Double Calendar Option Strategies

Options are derivative securities that are related to the price of the stock, foreign currency or other investment that they are connected to. More specifically, an option is the right to buy or sell a specified investment at a set price. You can combine options to overlap in creative ways, creating opportunities to profit on market fluctuations. A double calendar spread is one of these strategies.

Puts and Calls

Options come in two basic forms, both of which are used in a double calendar. A call option is a right to buy a share of stock at a set price, called a strike price, on or before a set date. For instance, if you buy a call option for ABC at $40 when ABC is trading for $39, it probably wouldn't cost you very much.
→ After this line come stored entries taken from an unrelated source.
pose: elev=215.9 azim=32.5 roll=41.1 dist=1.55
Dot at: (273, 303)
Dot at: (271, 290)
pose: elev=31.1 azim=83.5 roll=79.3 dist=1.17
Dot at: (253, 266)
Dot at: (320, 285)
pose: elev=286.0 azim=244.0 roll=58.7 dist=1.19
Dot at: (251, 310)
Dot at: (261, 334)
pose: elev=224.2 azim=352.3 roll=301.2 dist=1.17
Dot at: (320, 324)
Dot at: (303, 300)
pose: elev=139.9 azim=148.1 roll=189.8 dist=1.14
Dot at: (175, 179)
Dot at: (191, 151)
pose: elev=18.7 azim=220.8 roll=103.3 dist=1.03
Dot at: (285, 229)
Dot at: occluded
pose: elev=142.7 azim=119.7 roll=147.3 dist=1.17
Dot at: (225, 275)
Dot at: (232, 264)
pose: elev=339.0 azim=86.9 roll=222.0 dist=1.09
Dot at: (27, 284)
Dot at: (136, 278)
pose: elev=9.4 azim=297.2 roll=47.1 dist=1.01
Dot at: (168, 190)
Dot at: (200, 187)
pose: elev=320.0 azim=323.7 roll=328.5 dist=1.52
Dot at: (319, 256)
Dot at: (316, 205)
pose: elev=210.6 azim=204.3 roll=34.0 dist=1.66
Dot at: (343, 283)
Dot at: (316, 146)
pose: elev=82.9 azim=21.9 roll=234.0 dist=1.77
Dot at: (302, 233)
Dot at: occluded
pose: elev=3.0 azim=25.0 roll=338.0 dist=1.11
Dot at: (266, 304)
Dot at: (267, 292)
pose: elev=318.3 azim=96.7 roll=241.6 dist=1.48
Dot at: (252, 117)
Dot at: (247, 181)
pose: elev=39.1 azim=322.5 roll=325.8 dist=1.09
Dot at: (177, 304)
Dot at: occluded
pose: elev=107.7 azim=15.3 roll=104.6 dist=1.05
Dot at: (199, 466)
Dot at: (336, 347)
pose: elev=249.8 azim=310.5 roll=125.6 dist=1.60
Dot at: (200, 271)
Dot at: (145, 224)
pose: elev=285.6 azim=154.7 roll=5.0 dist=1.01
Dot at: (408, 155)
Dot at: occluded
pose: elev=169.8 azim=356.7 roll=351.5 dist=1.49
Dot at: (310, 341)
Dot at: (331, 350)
If ABC went up to $45, though, you would be able to exercise your option for an immediate $5 per share profit or sell the option for around that price. Put options are the opposite: They let you sell a stock at a set price. They can be useful for protecting yourself against a market downturn. The risk with options is that they eventually expire and become worthless.

Single Calendars

In a single calendar option, you buy and sell two options of the same type with different lives. Generally, you buy the longer-term option and you sell the shorter-term option. If you do this with call options, you can profit if the stock ends up anywhere near the price on the options. Behind the scenes, you're profiting from the difference in the length of the options.

Double Calendars

A double calendar spread is a combination of two calendar spreads -- one with puts and one with calls. The impact of combining two calendar spreads is to lengthen the time during which the spread generates a profitable trade. Instead of having a profit and loss graph that looks like an upside down V, a double calendar's profit-loss graph looks more like an "M" with two peaks -- a period in the middle where the trade remains profitable but less than at the peaks and two gradually sloping lines on either side.

Double Calendar Example

Consider a stock trading around $50 per share as of the end of July. In a double calendar, the trader would sell a put option at $48 for August and buy a put option for $48 for September. At the same time, he would also sell a $52 call for August and buy one for September. He can't lose more than the difference in price between the two pairs of options, but he can profit over a wide range of share prices.